Wu said he hadn’t expected to get so emotional.
“I think I just spoke what was on my mind and what was in my heart,” he said.
Following the debate, which lasted more than 16 hours, SB4 made it through the state House last Thursday by a 94-53 vote. It had already passed the state Senate in February. Texas Gov. Greg Abbott, a Republican, signaled his intent this week to sign the bill when it crosses his desk.
Texas would become the first state to ban sanctuary cities under the Trump administration when the bill takes effect on Sept. 1.
While supporters champion SB4 as a measure to keep Texans safe from crime and deter illegal immigration, critics say it criminalizes immigrants and will breed fear and mistrust of law enforcement in the communities they police.
A group of Texas police chiefs wrote in a letter published in The Dallas Morning News last week that SB4 will “foster the belief that people cannot seek assistance from police for fear of being subjected to an immigration status investigation.”

Wu said he believes the bill will end up targeting minorities, Asians, and Latinos.
“What does an undocumented immigrant look like?” he said. “This is the conundrum that this bill has created.”
During the SB4 debate, Wu also brought up the Chinese Exclusion Act and the U.S. incarceration of people of Japanese ancestry during World War II, saying those laws were “created out of hatred and misunderstanding.”
The Chinese Exclusion Act, in effect from 1882 to 1943, was the first major federal law to restrict immigration of an ethnic group.

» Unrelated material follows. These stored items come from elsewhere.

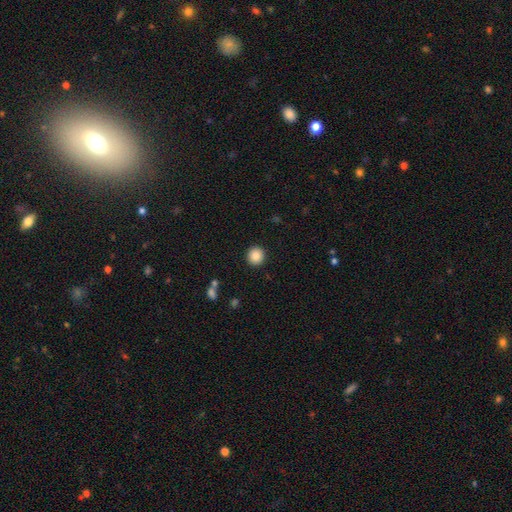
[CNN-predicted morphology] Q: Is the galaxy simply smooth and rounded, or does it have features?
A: smooth — 86%.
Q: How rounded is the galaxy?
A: round — 93%.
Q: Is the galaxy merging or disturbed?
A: none — 92%.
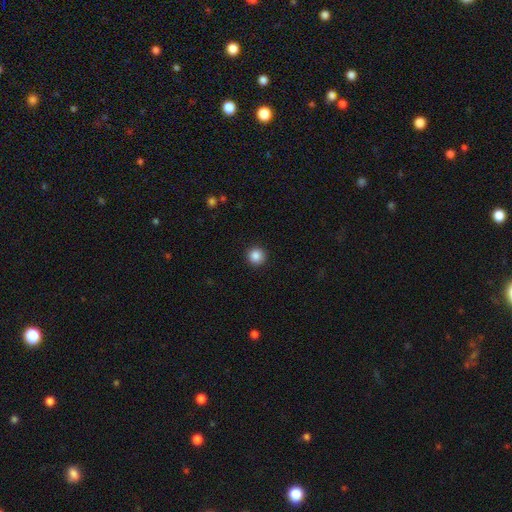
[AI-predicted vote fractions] A smooth galaxy with no disk features (87%) that is round (96%).

Vote fractions:
- Smooth or featured? smooth: 87% / star or artifact: 10% / featured or disk: 3%
- How rounded? round: 96% / in between: 3% / cigar-shaped: 1%
- Merging? none: 93% / minor disturbance: 4% / major disturbance: 2% / merger: 1%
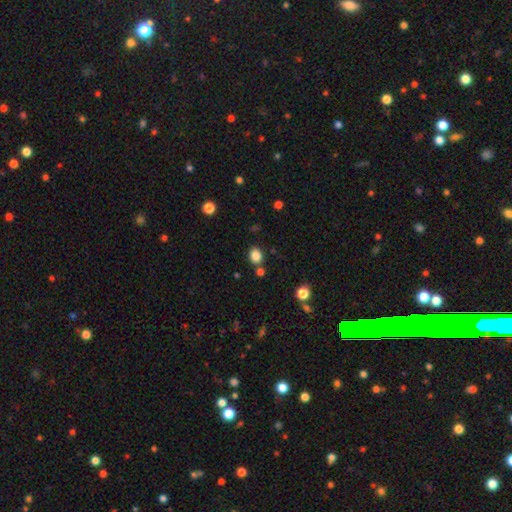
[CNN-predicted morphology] Smooth or featured? smooth (84%)
How rounded? round (52%)
Merging? none (80%)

An executive order signed by President Franklin D. Roosevelt in 1942 sent some 122,000 people of Japanese ancestry, nearly 70,000 of them American citizens, into incarceration camps in the name of national security.

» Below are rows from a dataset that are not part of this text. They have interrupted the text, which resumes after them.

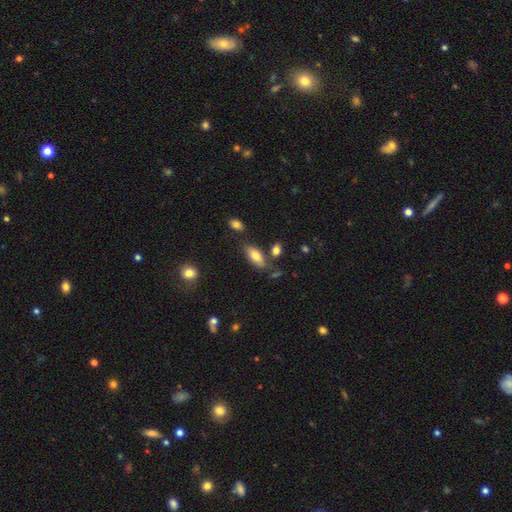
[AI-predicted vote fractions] smooth-or-featured: smooth: 76% | featured or disk: 16% | star or artifact: 7%
  how-rounded: in between: 82% | cigar-shaped: 16% | round: 2%
  merging: none: 72% | minor disturbance: 16% | merger: 8% | major disturbance: 4%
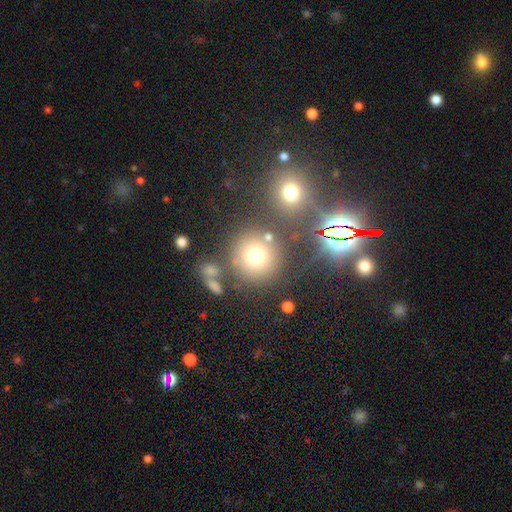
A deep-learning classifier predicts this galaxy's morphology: Smooth or featured: smooth — 70% (star or artifact — 18%)
How rounded: round — 93% (in between — 6%)
Merging: none — 74% (merger — 11%)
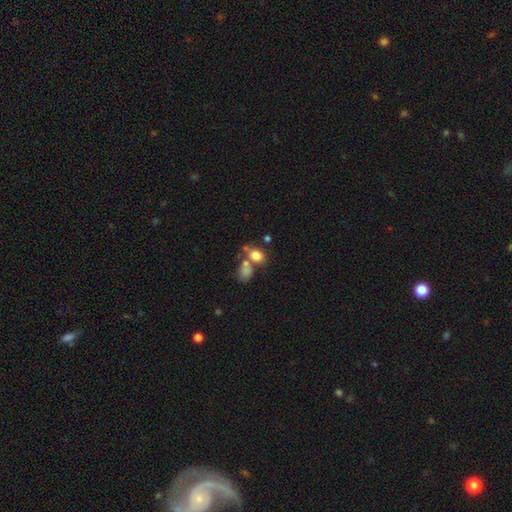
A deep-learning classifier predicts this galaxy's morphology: Smooth or featured? smooth (77%)
How rounded? in between (58%)
Merging? merger (40%, tied with none)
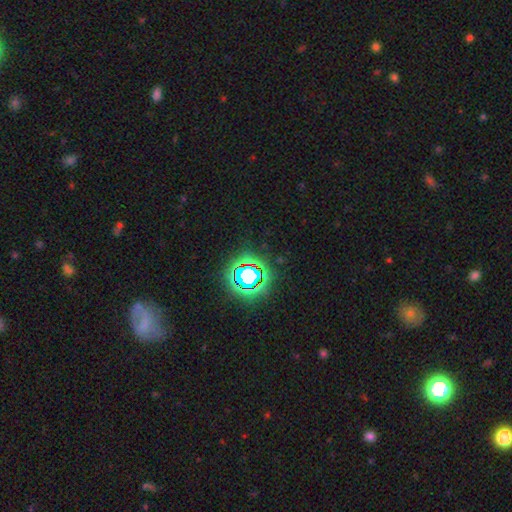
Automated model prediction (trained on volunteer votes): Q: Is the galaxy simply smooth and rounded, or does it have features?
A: star or artifact — 77%.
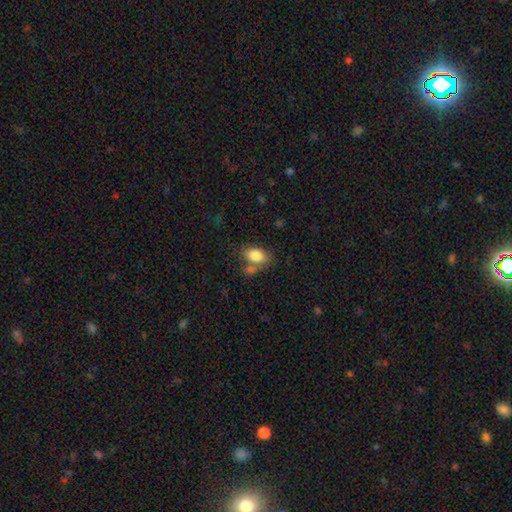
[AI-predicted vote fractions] Smooth or featured: smooth — 83% (featured or disk — 9%)
How rounded: in between — 84% (round — 14%)
Merging: none — 55% (merger — 22%)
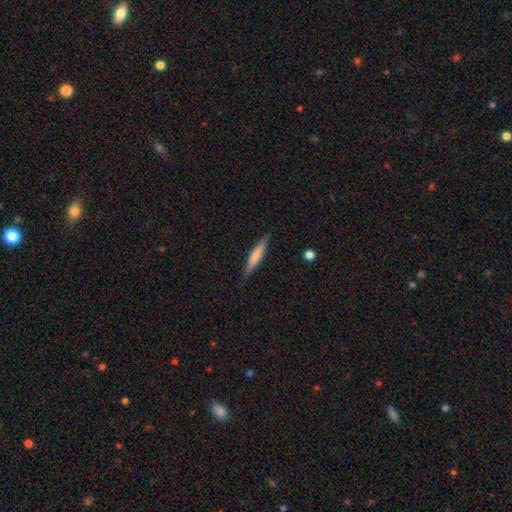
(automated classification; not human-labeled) This is likely a smooth galaxy (60%). How rounded: clearly cigar-shaped (92%). Merging: clearly none (88%).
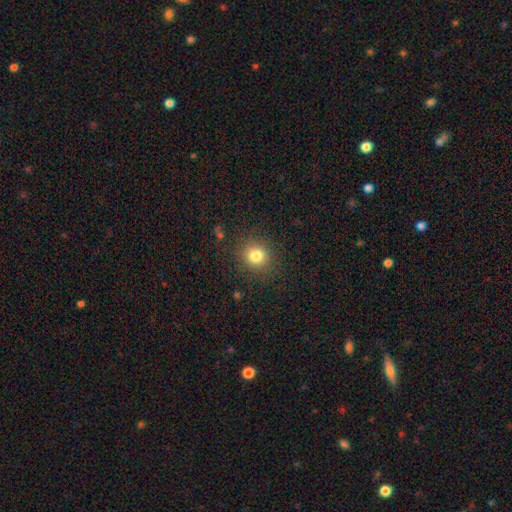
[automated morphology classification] smooth 81%, star or artifact 13%, featured or disk 6%. Down the decision tree: how rounded — round (86%); merging — none (87%).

“This bill, this type of action, is particularly painful because it brings up all those memories,” Wu said in the legislative chambers as he sobbed.
Wu said he has no doubt that Abbott will sign SB4, adding that their only recourse now will be to fight it in court.
Wu, who took office in 2013, said he’s surprised by all the attention the clip of him speaking has received. Many people in his district have sent messages on Twitter and Facebook, telling Wu they are proud of him, he said.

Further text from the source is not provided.